The economic bedlam of the last few days and the fall in the Indian rupee has given rise to a new theory that is floating around, “Will Indonesia replace India in the BRIC?”
Now BRIC is not a formal bloc, but just a term coined for Brazil, Russia, India and China. What in effect the articles go on to mean is that would India be ignored for Indonesia by investors, particularly foreign investors.
Now, the Indian economy is suffering from inertia alright, but, the elephant can dance. It has in the past and it will in the future. Now, for the naysayers and doubters.
Just a few days back, there were reports that India would emerge as Facebook's largest market, overtaking US as early as 2015. Now, what would happen if Facebook decided to ignore India today for Indonesia. It would lose its largest market in three years from now – a colossal loss indeed.
Earlier this month officials of Reckitt Benckiser (world's largest producer of household cleaning products) with brands like Dettol and Strepsils said it expects the Indian operations to become its biggest market globally in terms of revenue in the next 3-5 years. If India can contribute the largest revenue to a MNC behemoth like Reckitt, which has operations in 200 countries, that is fantastic indeed.
Last month LinkedIn said India had become its second largest market ahead of China. Similar comments have been echoed by Starwood and the US Exim Bank, which claim that India would be their largest markets in the next few years.
Indian stock commands a price to earnings multiple that is the highest amongst emerging and developed economies. The Sensex companies P/E mutiples, trade at a premium to developed economies. Why do investors pay a premium to own Indian stocks? It's simply because they bet on growth and are willing to pay a premium for the growth.

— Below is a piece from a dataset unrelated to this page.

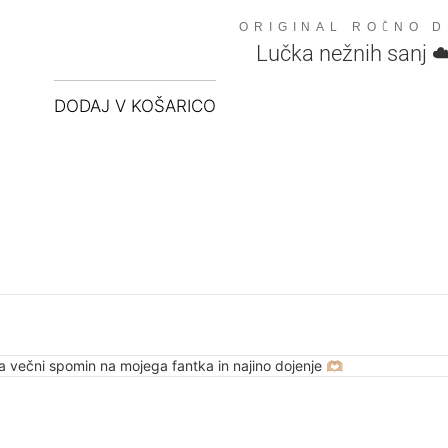
ORIGINAL ROČNO 
Lučka nežnih sanj 
DODAJ V KOŠARICO
a večni spomin na mojega fantka in najino dojenje 🫶🏼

Foreign Direct Investment in Indonesia totalled, $19.3 billion in 2011. In FY 2011-12, FDI in India increased by 46.4 percent to $ 28.4 billion. One report says that India and China together attract 63% of the emerging market private equity.
Now, there are a series of comparisons that make India a better bet for foreigners, but let's take one last and the most important one – India's young population.
Sam Pitroda was recently quoted by IANS saying,"India's 238 million 15 to 24 year-olds equals the total population of the world's fourth most populous country, Indonesia." India's young population will increase by 136 million by 2020, as against 23 million anticipated for China.
That's going to be a huge working population in the next 10 years, with a market size that is gargantuan.
Foreigners can decide to ignore India due to short term concerns, but, may well lament their folly for not taking a longer term view. As for the reports on Indonesia replacing India in the BRIC, it may just be a case of "putting not a foot, but feet in the mouth".